In Japan and Asia, the approach for producing cylinder heads, blocks and other prismatic parts is to create in-line production cells of high-technology horizontal machining centers like DMG MORI’s i-series machines with automation using overhead gantry systems. Pegram says, “The main reasons include more efficient use of floor space”—the i 50 horizontal occupies a compact 72-ft2 footprint with spindle axis movement that operates in X, Y, and Z—“and a safer working environment compared to traditional robotics.” Overhead gantry systems are fully enclosed, ensuring operator safety, he explains. Additional production tasks such as inspection, deburring and parts cleaning can be accommodated in-line and remain cost effective. “All this means a significant increase in line performance that will help our customers reduce costs and increase revenue,” says Pegram.
By comparison, North America and Europe are now demanding a more flexible response from machine tool suppliers. “Twenty-five years ago, the reality was that the automotive industry would budget high amounts of capital expenditure on specialist transfer production lines. Transfer lines were not only expensive with long delivery times, but if a product changed, a complicated re-tool was required, significantly increasing costs and time,” Pegram says. With a much broader menu of machining center technology options available and improved response time, proposals for flexible production cells can now, within reason, be made in a day with clients receiving much more flexible production options. “Automotive customers are still investing significantly in machining technology. We can now supply systems to match any customer’s detailed buying specifications,” Pegram adds.
For example, at 185-ft2, the five-axis DMC 60 H linear may take up more than twice the floor space of the i 50, but the machine delivers linear drives in X, Y, and Z with 3,937 ipm performance, 1-g acceleration, and 2.5 seconds chip-to-chip time. Fast, accurate and dynamic, the machining centers can be loaded from the top or the front. Attention to details, such as oil and hydraulic reservoirs mounted on the exterior for ease of maintenance, contributes to the improvements in the plug-and-play specification of new, flexible production cells.
Consistent integration is the basis for a high level of cost-efficiency. “The convincing features of modern production lines include low unit costs, outstanding machining performance, high system availability of over 95 percent and high output. Such lines achieve the shortest cycle times and offer impressive flexibility where workpieces are concerned,” says Pegram. Parallel manufacturing processes are also possible. Pegram notes a number of examples where production cells include both machining centers and lathes as opposed to dedicated milling or turning. Flexible programming leverages considerable scope in the production process.
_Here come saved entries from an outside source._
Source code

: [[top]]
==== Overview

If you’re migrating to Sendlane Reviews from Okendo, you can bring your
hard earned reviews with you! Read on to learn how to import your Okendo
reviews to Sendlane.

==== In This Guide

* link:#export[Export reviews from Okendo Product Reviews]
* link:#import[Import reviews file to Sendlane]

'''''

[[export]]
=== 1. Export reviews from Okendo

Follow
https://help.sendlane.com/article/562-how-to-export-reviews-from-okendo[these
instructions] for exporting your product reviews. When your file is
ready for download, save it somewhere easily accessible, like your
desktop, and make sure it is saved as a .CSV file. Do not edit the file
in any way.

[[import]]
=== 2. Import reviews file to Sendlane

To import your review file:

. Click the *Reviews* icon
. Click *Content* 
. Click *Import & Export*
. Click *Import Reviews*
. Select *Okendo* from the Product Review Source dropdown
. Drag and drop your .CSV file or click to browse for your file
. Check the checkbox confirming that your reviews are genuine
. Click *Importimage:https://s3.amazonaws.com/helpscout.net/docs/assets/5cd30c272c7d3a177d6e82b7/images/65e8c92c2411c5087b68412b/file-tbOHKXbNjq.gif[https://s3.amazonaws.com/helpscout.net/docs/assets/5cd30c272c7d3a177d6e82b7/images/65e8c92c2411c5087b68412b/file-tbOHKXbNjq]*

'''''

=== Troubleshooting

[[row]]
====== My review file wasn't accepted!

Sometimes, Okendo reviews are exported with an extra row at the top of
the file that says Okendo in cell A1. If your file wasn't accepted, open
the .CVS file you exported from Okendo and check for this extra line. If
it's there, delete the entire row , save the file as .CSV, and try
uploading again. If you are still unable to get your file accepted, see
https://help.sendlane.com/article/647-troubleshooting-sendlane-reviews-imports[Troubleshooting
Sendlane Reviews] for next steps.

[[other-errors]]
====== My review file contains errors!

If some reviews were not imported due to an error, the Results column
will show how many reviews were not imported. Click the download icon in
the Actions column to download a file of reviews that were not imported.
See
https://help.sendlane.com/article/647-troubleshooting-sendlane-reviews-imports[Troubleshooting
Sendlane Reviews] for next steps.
Connectivity is also central. DMG MORI is deep into Industry 4.0 standardization. For example, it has the ability to integrate a multitude of sensors into its equipment, such as deploying more than 60 in a DMC 80 FD duoBLOCK mill-turn center that record and analyze temperature, cutting forces and other factors through the CELOS control. With the aid of specific algorithms, a special “Condition Analyzer” helps build behavior patterns that can be specific to cells, lines and plants that improve predictive maintenance and reduce downtime.
With today’s new technology, Pegram describes the future of automation as simple and more straightforward. “Automation is not the complex subject that it was 10 or 15 years ago,” he says. “This is Machine Tool 4.0.”